A look at the OTS’s thoughts on savings income tax simplification
28 August 2018
Prudential’s Graeme Robb examines key areas from the Office of Tax Simplification paper on how the taxation of savings income can be simplified
In May, Liz Hardie explored the consultation issued by the Office of Tax Simplification (OTS) regarding potential simplification of the inheritance tax (IHT) regime. That consultation has now closed and we will need to wait until the OTS publishes its Report later this year for more information.
In a recent article I considered the OTS Business Lifecycle Report. Now it is time to consider the recent OTS paper exploring how the taxation of savings income can be simplified.
What was in the paper?
It provides a comprehensive picture of the taxation of:
It could very well be an important paper given that it is the first broad review of its type into the tax system as it applies to savings and investment income.
It’s a 50 page report, and with that in mind, I’ll just focus on the key recommendations for further work.
Streamlining the interaction of income tax rates and allowances
The starting rate for savings, personal savings ‘allowance’, dividend ‘allowance’ and other allowances and features of the tax system mean that most people pay no tax on their savings, but the interactions between the rates and allowances is sufficiently complex at the margins that even HMRC’s self-assessment computer software has sometimes failed to get it right. The OTS considers that it would be useful to open up a discussion about the reasons for the number of rates and allowances (which will be added to by some of the new differences resulting from devolution) and the impacts of possible alternative approaches in this area.
Introduce a personal tax roadmap (to incorporate plans for the taxation of savings)
Although savings taxation currently works well for most taxpayers, there are opportunities to improve the position further, especially as a minority experience real challenges at present.
The OTS considers that further work on options to consolidate some of these rates and allowances should be undertaken. To approach this area in a strategic way, a personal tax roadmap, along similar lines to the current business and corporate tax roadmaps, could set the future direction for income tax, including for savings income, and outline the stages needed to get there. People need a level of certainty in order to plan their financial futures and this part of the personal tax system has seen a significant number of changes in recent years: a roadmap could help stabilise the position as well as increasing transparency.
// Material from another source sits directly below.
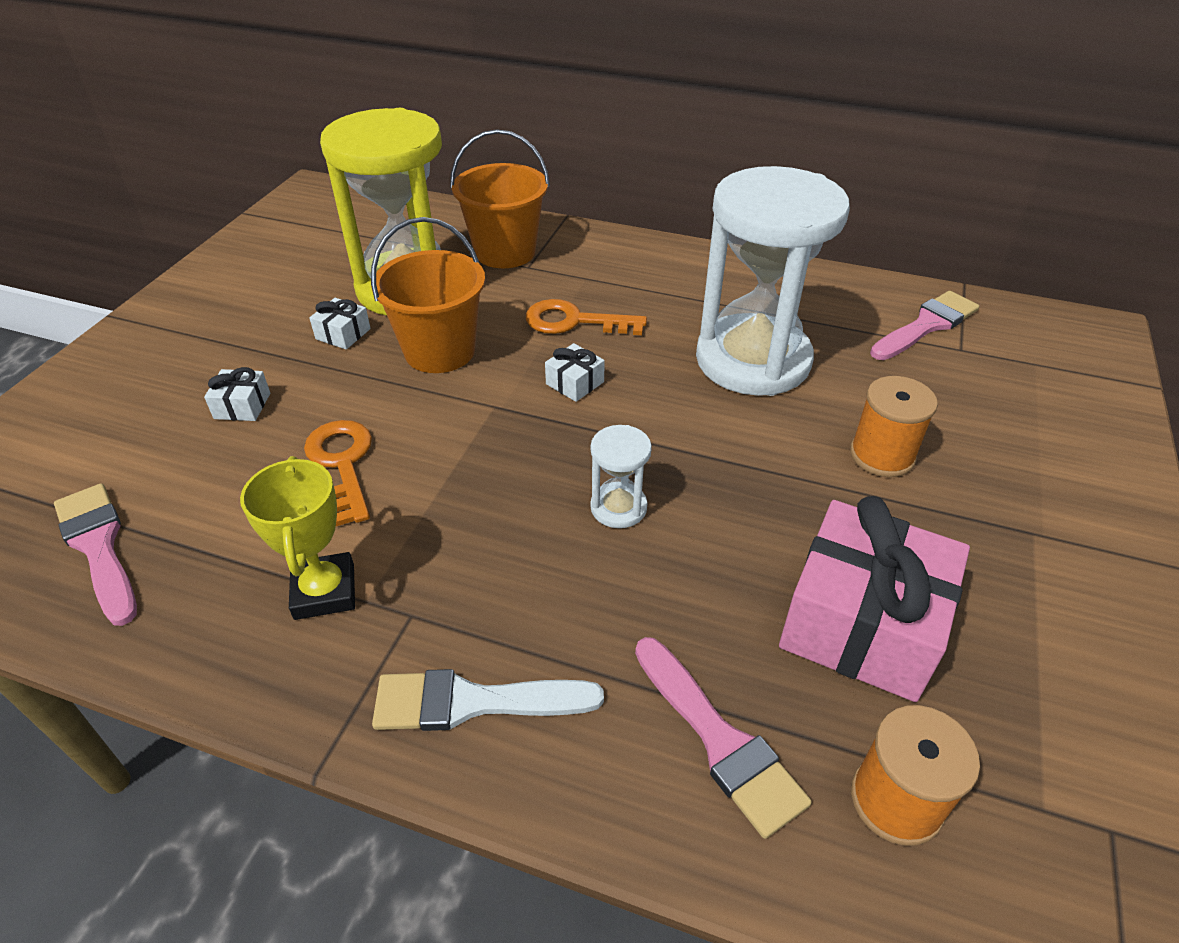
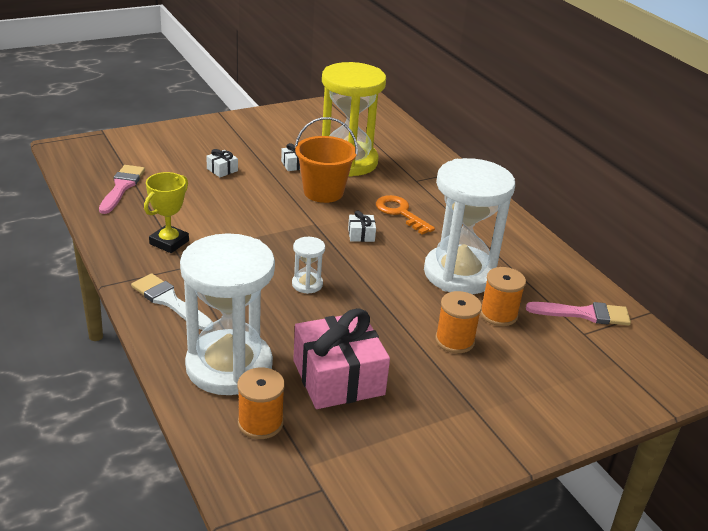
camera: 40 degrees right, 10 degrees down
(342, 463) = (229, 209): orange key -> none
(505, 252) = (415, 169): orange bucket -> none
(720, 740) = (229, 366): pink brush -> white hourglass
(865, 385) = (498, 314): none -> orange spool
Increase flexibility on ISAs
The OTS considers further changes can be made to simplify ISA rules for investors: for example, allowing partial transfers of money invested in year (in line with transfers from previous years’ ISAs), or removing the requirement that an investor may only take out one ISA of each type per year, subject to the overall annual limit.
Revisit the rules on early withdrawals from the lifetime ISA
The long-term nature of the lifetime ISA and the charge for early withdrawal mean that savers are potentially tied into the product for decades.
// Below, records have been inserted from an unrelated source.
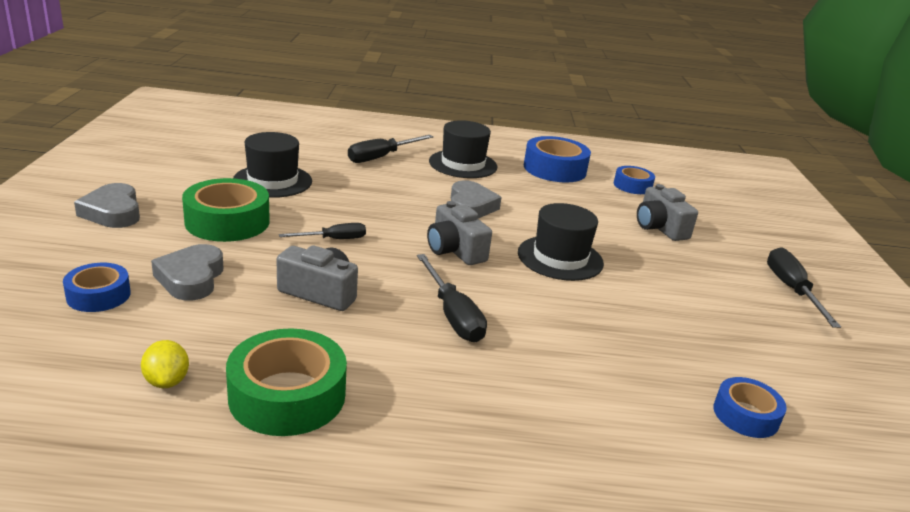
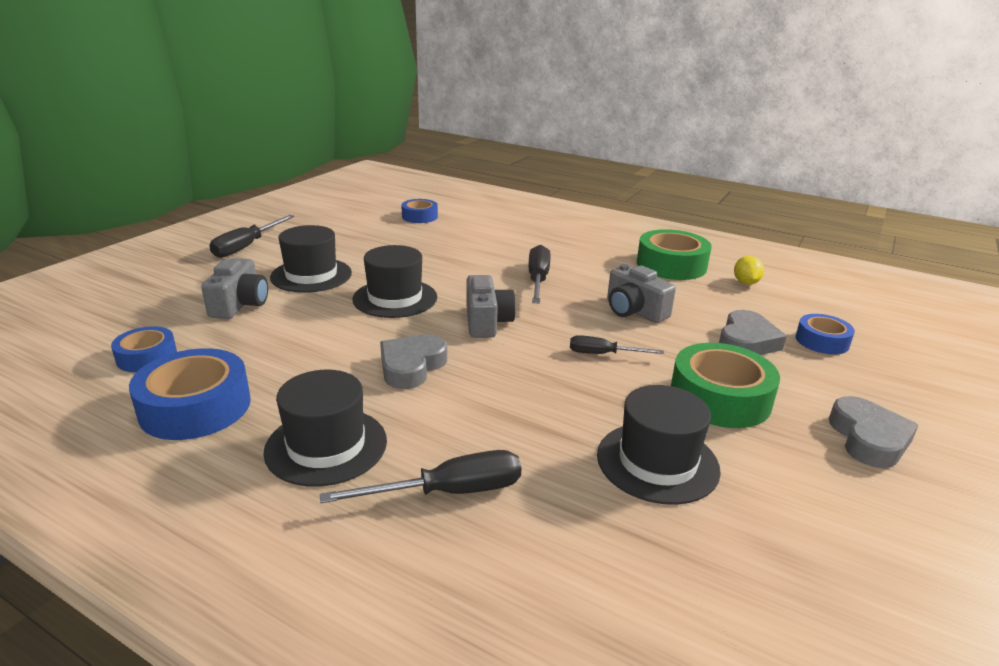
camera: 150 degrees left, 0 degrees up
(668, 267) = (311, 275): none -> black hat

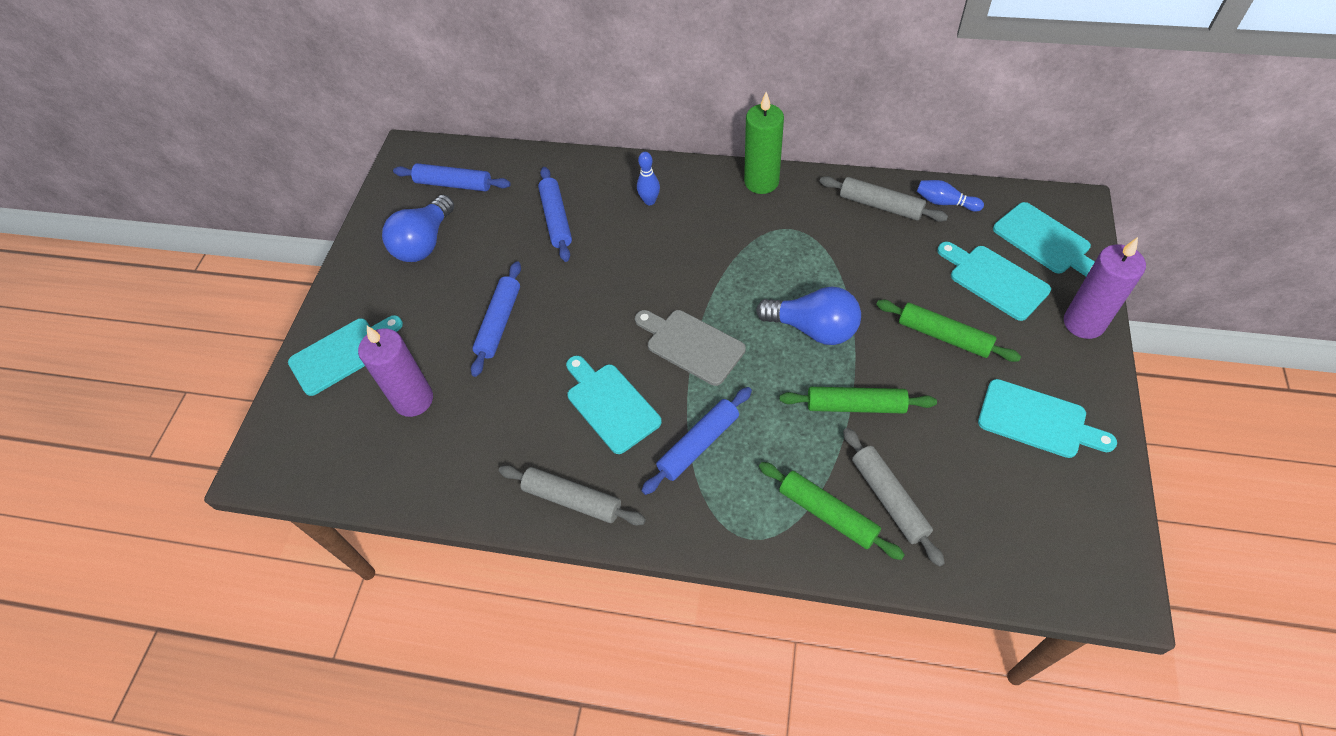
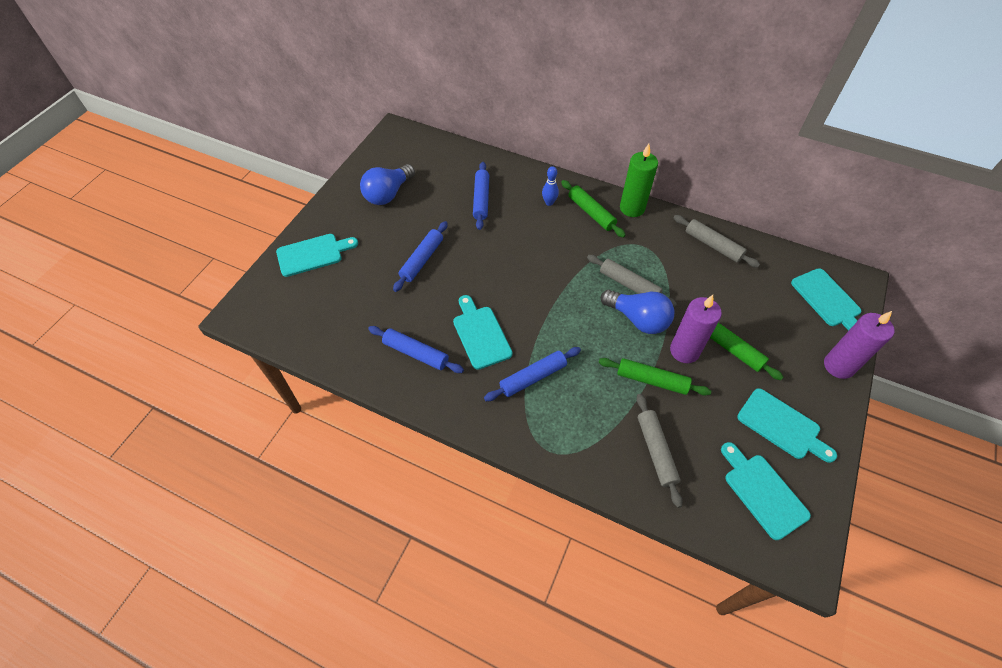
camera: 10 degrees right, 0 degrees up
(413, 400) = (350, 296): purple candle -> purple candle (684, 351)
(453, 184) = (419, 159): blue rolling pin -> blue rolling pin (416, 353)
(572, 499) = (436, 391): grey rolling pin -> grey rolling pin (629, 285)
(691, 345) = (548, 308): grey cutting board -> none
(827, 514) = (609, 449): green rolling pin -> green rolling pin (591, 213)
(945, 202) = (761, 255): blue bowling pin -> none
(994, 280) = (781, 318): turquoise cutting board -> turquoise cutting board (763, 492)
Major financial institutions have told the OTS that they have decided it would be inappropriate to offer cash LISAs to unadvised retail investors. The OTS understands that the number of authorised ISA managers is still relatively small and suggests that further consideration should be given to how best to ensure that the LISA rules work effectively for unadvised savers. Indeed, the OTS would like to see a full review of the current ISA landscape, to simplify the regime.
Review guidance relating to pension withdrawals, and the use of the emergency tax code for lump sum withdrawals from personal pensions
More could be done to help people understand the tax implications of withdrawals from pension funds and the actions they may need to take. The OTS would like to explore this further with HMRC, in addition to working to identify options other than initial tax deduction using emergency tax codes on personal pension lump sums, which generally results in the deduction of too much tax when the payment is made.
The OTS considers it important not to make piecemeal changes, which risk adding further layers of complexity. For example, the number of rates and allowances for personal savings and dividends is a significant cause of complexity: cutting one or more of the reliefs would be one way to simplify matters, but it would be important to ensure that there are no unforeseen negative consequences.
At the moment, it is not easy for a taxpayer (or the OTS) to understand what the plans are for digital tax accounts and how these interact with tax return processes.
It is against this background that the OTS suggests a roadmap or plan for changes to the personal tax system, to ensure that future changes may be made in a transparent and planned way over time.
As noted earlier in the document, there is a full chapter devoted to life insurance bonds. The chapter is rounded off with this comment.
“The way in which the gains on such policies interact with the tax system is complex, and the OTS believes that this area of savings taxation warrants further review once the new system has bedded down.” The new system referred to is the “wholly disproportionate” gains rule in Finance (No 2) Act 2017 covered here https://www.pruadviser.co.uk/knowledge-literature/knowledge-library/wholly-disproportionate-gains/
Chapter 5 considers collective investment vehicles such as Open Ended Investment Companies (OEICs). The OTS has however no significant observations on this area albeit it flagged up the slight complexity of distribution being dividends or interest.
Finally, remember that the OTS does not implement changes – these are a matter for government and for Parliament. Instead, the OTS is the independent adviser to government on tax simplification, challenging tax complexity to help all users of the tax system.